The latest issue of the journal Conservation Letters includes a Viewpoint article co-authored by the 2013 and 2014 cohorts of Smith Fellows, the latter of which I am lucky enough to be part of. In this piece (read it here) we argue that the recent debate around what is conservation (and by consequence what is not) has detracted from making our discipline more plural and inclusive. We provide at the end a set of recommendations on how to make conservation more diverse, including:
- Form relationships with collaborators from a variety of disciplines (including basic and applied sciences), traditions, backgrounds, and geographies, and with different motivations and values from our own.
- Engage in nontraditional training; e.g., facilitation,business planning, leadership, psychology, communication, social sciences, and arts, to increase effectiveness at working with others to ﬁnd and implement solutions.
- Seek out counsel from, and provide mentorship to, individuals from different ﬁelds of study, geographies,and cultures.
- Engage all affected stakeholders in identifying the scope of conservation problems and visions of success, including those we perceive to be adversaries.

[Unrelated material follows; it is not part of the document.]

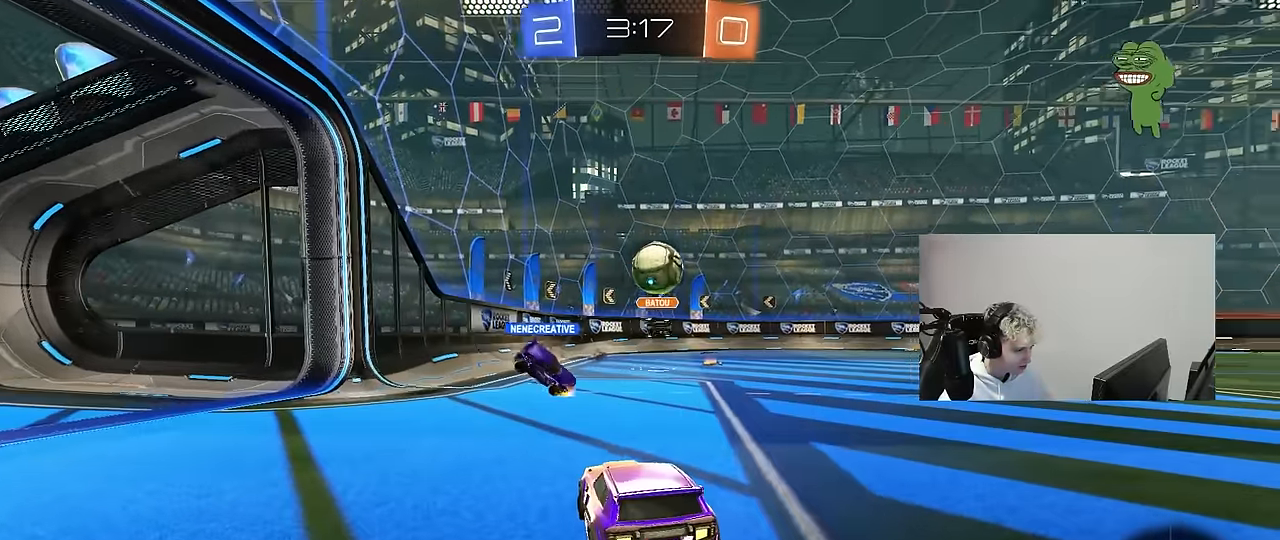
{"keys": ["a", "shift", "w"], "mouse": [], "mouse_move": "still", "events": [[50, "a", "down"], [234, "a", "up"], [367, "a", "down"], [367, "shift", "down"]]}
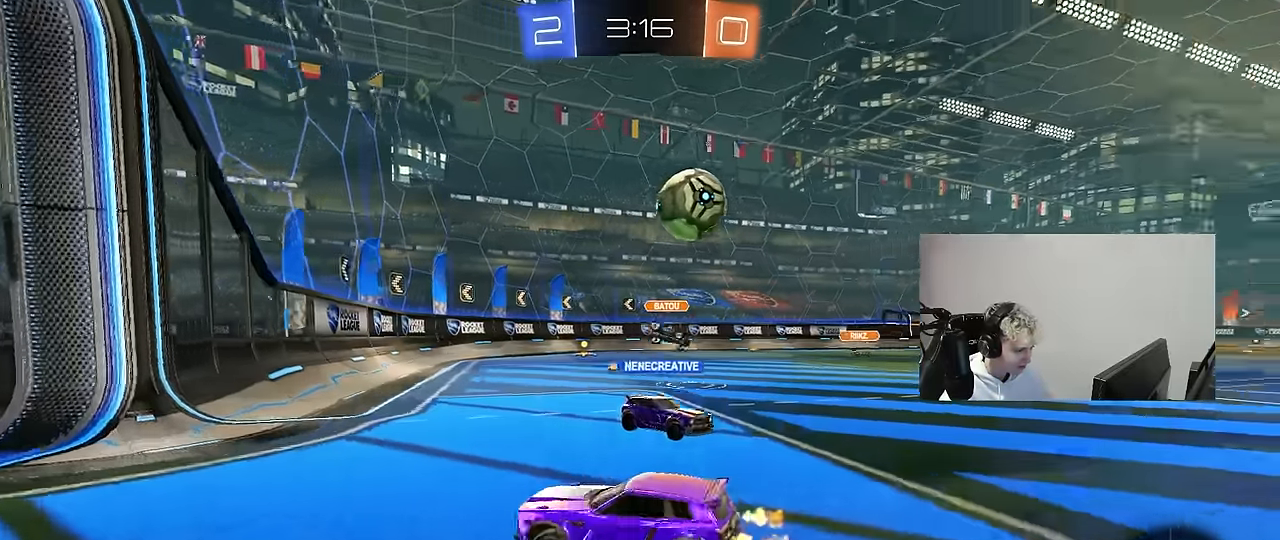
{"keys": ["a", "shift", "w"], "mouse": [], "mouse_move": "still", "events": [[50, "shift", "up"], [484, "shift", "down"]]}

- Adapt research and management approaches to the cultural and geographical landscapes in which the conservation issue occurs; use multiple approaches where possible.
- Explicitly acknowledge how values and vision of success motivate research questions and approaches
- Be mindful that our individual views on the success of a conservation action may differ from those who come for different backgrounds, geographies, and cultures.
- Work with affected communities and governing bodies to identify how economic, political, cultural, and religious realities affect the interpretation and utility of research.